Innovation through Subtraction
But on this trip the major hotels were full, so I decided to try out AirBnB, and was pleasantly surprised by my experience. What's interesting about AirBnB, and another major industry disrupter, Uber, is the fact that they are offering a competitive service to consumers in a long established industry - hoteling for AirBnb and cab or car service for Uber. And both have practiced innovation through subtraction.
Imagine for a moment sitting in Marriott's corporate headquarters a decade ago, thinking about new hotel offerings and concepts. I'm willing to bet the vast majority of the discussion was focused on new hotel concepts, more interesting color schemes, how to serve business travelers more effectively. And every discussion started with the premise that there would be a physical building placed somewhere in a city or location, whether Marriott owned the hotel or simply leased the building. Then, along comes a startup which asks an interesting question: how might we offer hotel services without what appears to be the most important ingredient, the building? How could we offer hotel services without a hotel? Do you think the majors asked themselves this question?
This is innovation through subtraction, and it is disrupting two mainline industries right before our noses. Hotel chains are panicking, as are municipal taxi services, because new entrants are overcoming what appeared to be high entry barriers and are reworking business models. In both cases, the new entrants asked themselves: how might we offer the same service, but without what appears to be a key, or the key ingredient in the solution? Who every thought of running a hotel without a building?
But, as in all interesting and relatively disruptive instances, there's more to the story. Traditional hotel chains can't afford to place more than a handful of physical hotels in a city, and these are usually clumped in one of three places: downtown business centers, near airports or transit hubs, and out by the interstate exits. AirBnB can "place" you in almost any corner of town where there's a person willing to rent you a room. The range of choices is almost endless. So too is the range of accomodations. With Marriott in Austin I could stay downtown in a classic Marriott or in a Courtyard, or out by the interstate in a Courtyard or Fairfield. These are known and trusted brands, but the range of options is limited. With AirBnB I could choose a mattress on the floor in a room near the university (not my choice, but hey who knows?) or a penthouse near downtown, or an entire house in my old neighborhood north of downtown. I could choose from a plethora of choices based on location and style of dwelling. AirBnb is also a great marginal play, because as hotels fill up, they can't add more rooms, but as the price of a night's stay rises, more and more people may open up their homes to out of town guests. There's flexibility and choice for the AirBnB host as well. There's another factor at play here as well. As AirBnB doesn't own the buildings or lease them, they have far less overhead, and far less worry about real estate and maintenance. This makes it possible to generate far more profits on an equivalent night's stay.
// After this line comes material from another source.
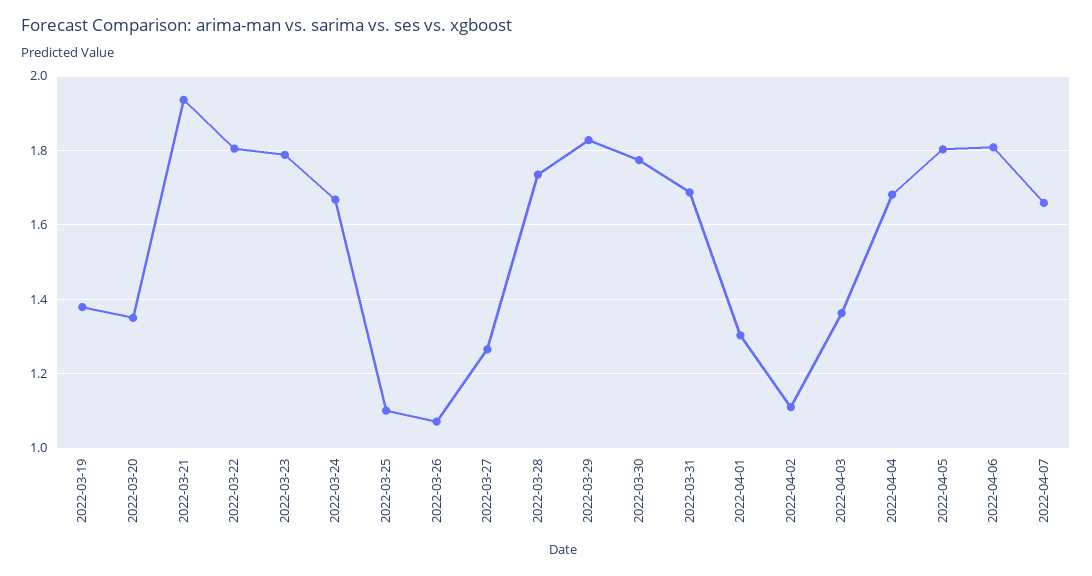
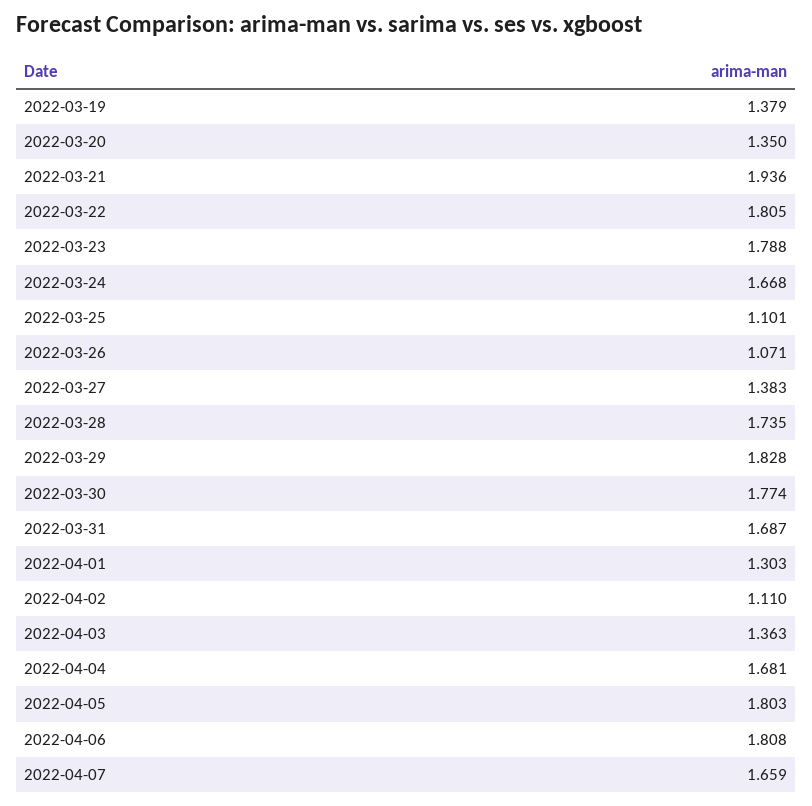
2022-03-27: 1.26 -> 1.383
By taking out the "given" - the hotel - they also removed one of the largest costs and largest management headaches of the hoteling industry. Further, they don't have to employ thousands of people at a hotel site. The host is responsible for maintenance, cleaning and so forth, so AirBnB can provide an equivalent number of "bed-nights" as a major hotel chain with a tiny fraction of the staff.
Imagine generating ideas in any established industry and trying to image offering your product or service but first removing or eliminating a critical component. I seriously doubt that Marriott or Hilton folks sat around thinking about "hotel" services without a building. That would have been strange or unusual, but that's how disruption occurs. What the industry considers a "must have" or a given, the upstarts figure out how to do without. What's even more interesting is that the upstarts still need a lot of the capabilities the hotel chains have. They've got to be able to take reservations, or at least connect you with the property owners. They've got to be able to show available inventory in a specific city and what's available on the dates you want to travel. Imagine if Marriott or Hilton, noticing AirBnB growing rapidly had said: we'll provide you with all the "back office" capabilities you need to scale up. Then the chains could have played both sides of the fence and made money on their established hotels and brands and cashed in on what was going to be a competitor anyway.
Far too many innovation programs begin with these "fixed" assumptions. Hotel service requires us to build a hotel. Taxi service requires a medallion. Yet upstarts found very successful ways around these "requirements" that the industry considered must haves. What are the "requirements" in your industry that you believe are immutable? Can you imagine starting a brainstorming or innovation activity by imagining how to deliver the same service without a key component or ingredient? What are the factors that lock you into the same recurring patterns, your starting premises, that disrupters are just waiting to overturn? Could Marriott or Hilton have created AirBnB? Sure, what's more, they already had software and management capability to do everything that AirBnB did. They just never looked at the overnight stay as anything other than in a branded building. And all it took to create a business worth billions is to ask: how might we subtract the building from the hotel service?
If you don't practice innovation through subtraction, you better believe that someone in your industry, or some disrupter or entrepreneur is doing it right now. Every industry is subject to innovation through subtraction. The incumbents are often "locked in" believing their investments will be a high barrier to entry, when in fact they often become the boat anchors that drag them down when the "requirements" are demonstrated to be optional.